Examples of non-Euclidean domains which have a universal side divisor Let $R$ be a ring. A nonzero nonunit element of $R$ is called a universal side divisor if for every element $x$ of $R$ there is some element $z$ of $R$ such that $u$ divides $x - z$ in $R$ where $z$ is either zero or a unit, i.e., there is a type of division algorithm. This concept is used to demonstrate examples which are P.I.D. but not Euclidean.
The existence of universal side divisors is a weakening of the Euclidean condition. I seek examples which are non-Euclidean domains which have universal side divisors.

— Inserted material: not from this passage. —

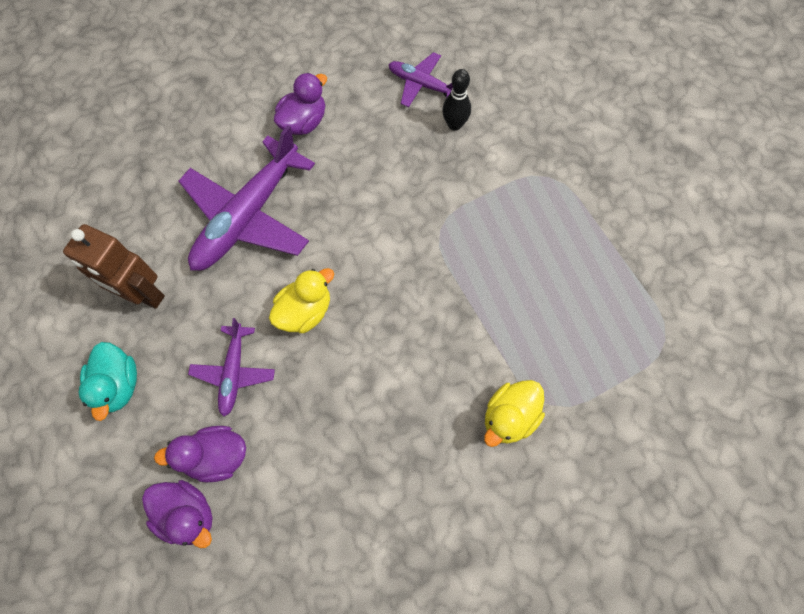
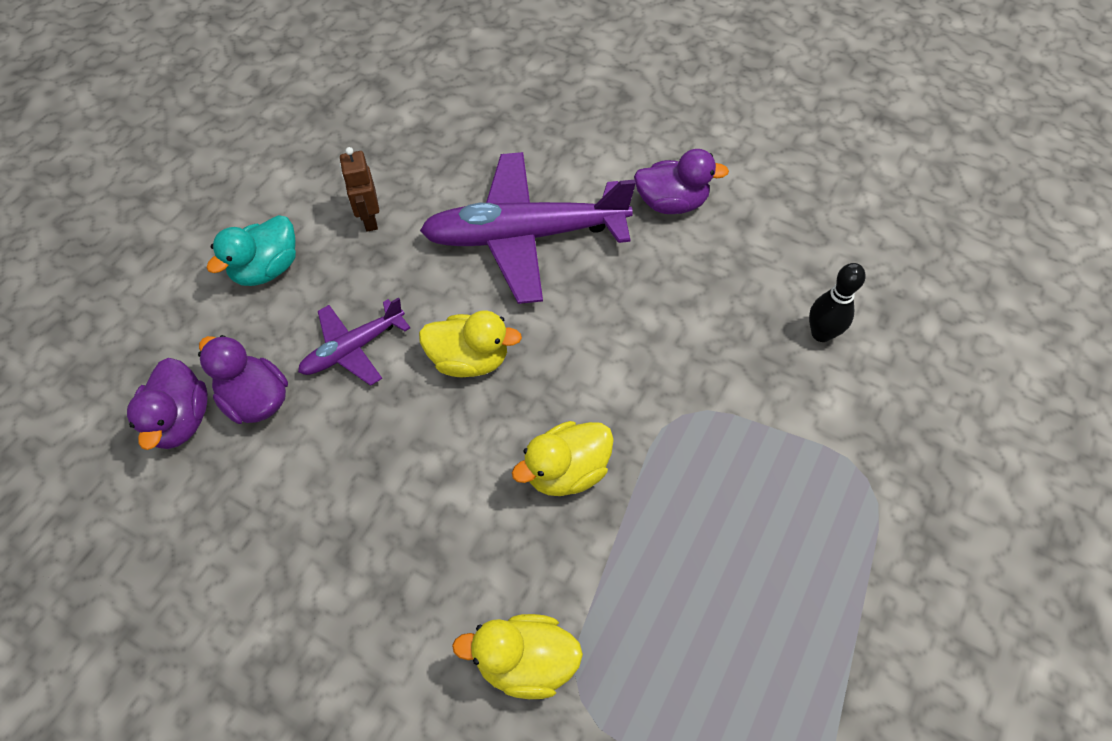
camera: 50 degrees right, 10 degrees down
(143, 294) = (369, 220): brown robot -> brown robot, size x0.60
(422, 85) = (832, 268): purple plane -> none
(422, 314) = (566, 471): none -> yellow duck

 A: Take $R$ to be the following subring of $\mathbb{Q}[x]$:
$$ R = \{ P\in \mathbb{Q}[x] \ | \ P(0)\in \mathbb{Z} \}.$$
Then $2$ is a universal side divisor. Indeed, the only units of $R$ are $\pm 1$, and an element $P$ of $R$ is divisible by $2$ if and only if $P(0)$ is even, so $P$ or $P-1$ is divisible by $2$.

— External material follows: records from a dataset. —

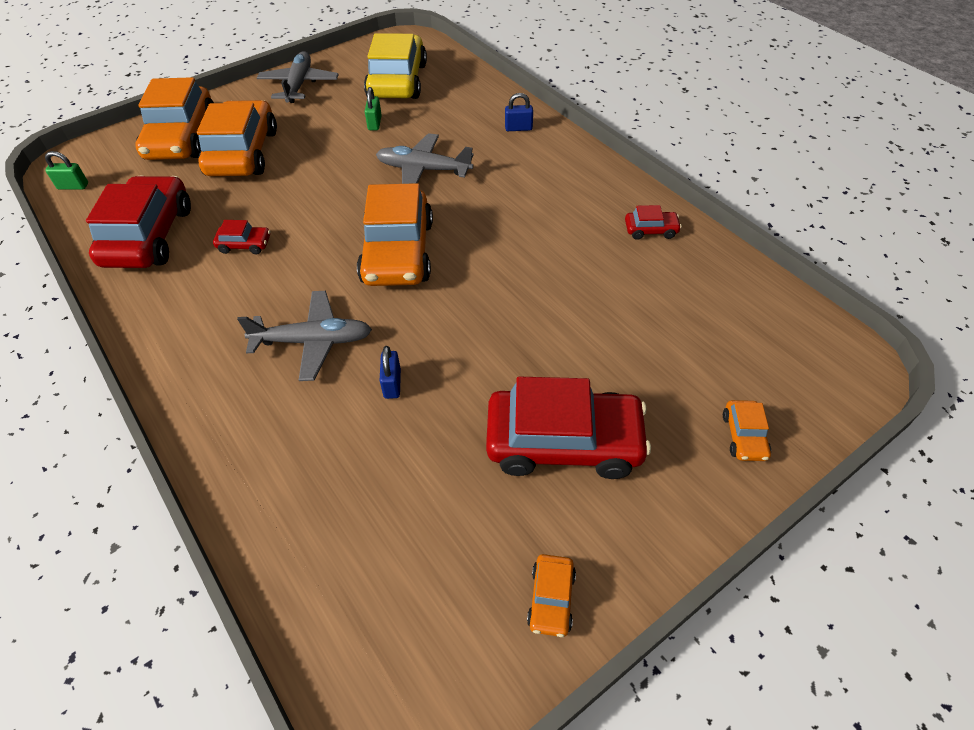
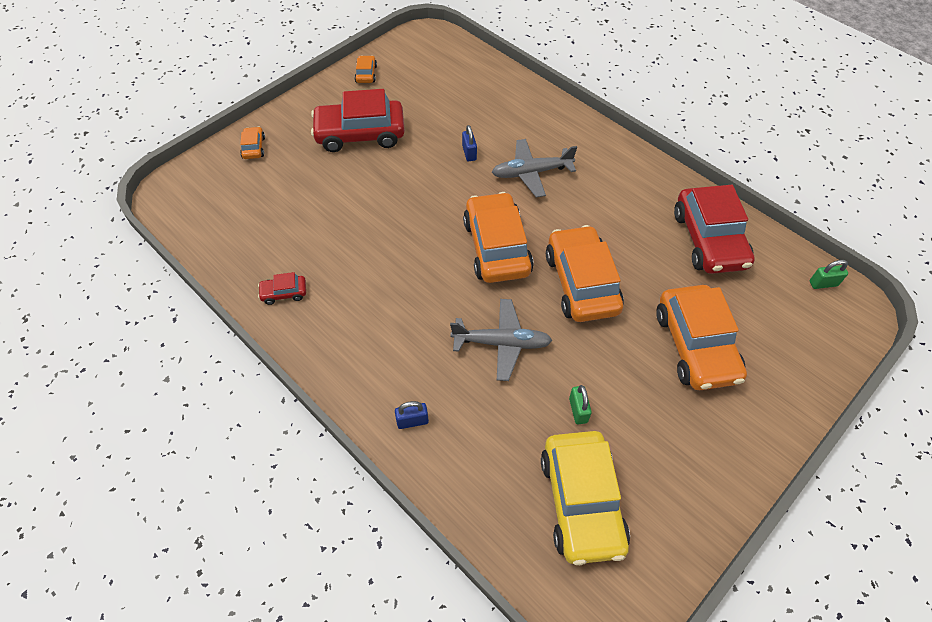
camera: 170 degrees right, 5 degrees up
(182, 138) = (774, 360): orange car -> orange car (581, 283)
(244, 244) = (625, 240): red car -> none
(299, 85) = (704, 476): grey plane -> none

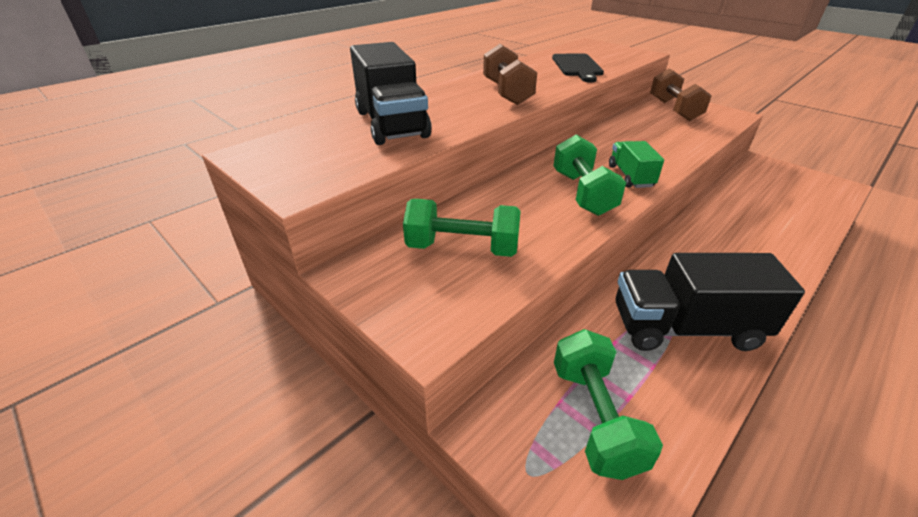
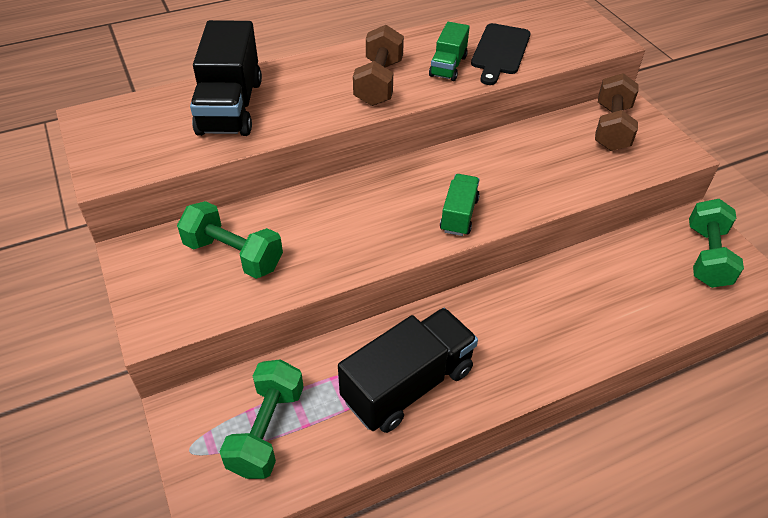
camera: 20 degrees right, 10 degrees up
(549, 78) = (448, 66): none -> green truck
(582, 193) = (390, 223): green dumbbell -> green dumbbell (707, 256)
(685, 328) = (408, 385): black truck -> black truck turned 120 degrees clockwise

However, $R$ is not Euclidean.  In fact, it is not even principal: the ideal 
$$  I = \{ P\in R \ | \ P(0)=0 \}$$ 
is not principal.  Indeed, if it was principal and generated by $Q$, then $Q$ would have to be of degree $1$, since $x\in I$.  Moreover, the only polynomials of degree $1$ in $I$ would be integer multiples of $Q$, so some polynomials of degree $1$ would be missing in $I$, a contradiction.
Hence $R$ is a non-Euclidean domain containing a universal side divisor.
Edit: In fact, $R$ is not even a UFD, since $x$ is divisible by infinitely many pairwise non-associated irreducible elements (for any prime number $p$, $x = p \cdot \frac{x}{p}$).  This implies that $R$ cannot be principal nor Euclidean.
A: I claim that $\pi:=11-3 \sqrt{10}$ is a universal side divisor in $\mathbb{Z}[\sqrt{10}]$. Since $\mathbb{Z}[\sqrt{10}]$ is not a UFD, it can't be euclidean. 
Verification The element $\pi$ has norm $11^2-3^2 \cdot 10 = 31$, so $\mathbb{Z}[\sqrt{10}]/\pi$ is the field $\mathbb{F}_{31}$. In this quotient, $\sqrt{10} \equiv 11/3 \equiv 14$. Let $u$ be the unit $3+\sqrt{10}$, so $u \equiv 3+14 \equiv 17 \bmod \pi$. We want to show that every element of $\mathbb{Z}[\sqrt{10}]$ is either $0 \bmod \pi$ or congruent to a power of $u$  modulo $\pi$. In other words, it is enough to show that $u$ is a generator of the unit group of $\mathbb{Z}[\sqrt{10}]/\pi$ or, concretely, that $17$ is a generator of $\mathbb{F}_{31}^{\times}$. As it happens this is true.
Let's also check that $\mathbb{Z}[\sqrt{10}]$ is not a UFD: We have $\sqrt{10}^2 = 2 \cdot 5$ so, if we had unique factorization, we'd have to have $2$ split as $\alpha \beta$ with $N(\alpha) = N(\beta) = \pm 2$. But $x^2-10 y^2 = \pm 2$ is impossible modulo $5$.
Method I wanted an infinite unit group, so there would be many units to chose from. The easiest way to get that was a real quadratic field. I wanted it NOT to be a PID, so that it wouldn't be Euclidean. So I took the first real quadratic field with class number bigger than $1$. 
I wanted the element $\pi$ to be a prime so that the unit group modulo $\pi$ would be cyclic, so I took the first prime in $\mathbb{Z}[\sqrt{10}]$.
Then I checked, and I won! Even if the first prime hadn't worked, we expect that any non-perfect power is a primitive root infinitely often, so I'd expect to win eventually.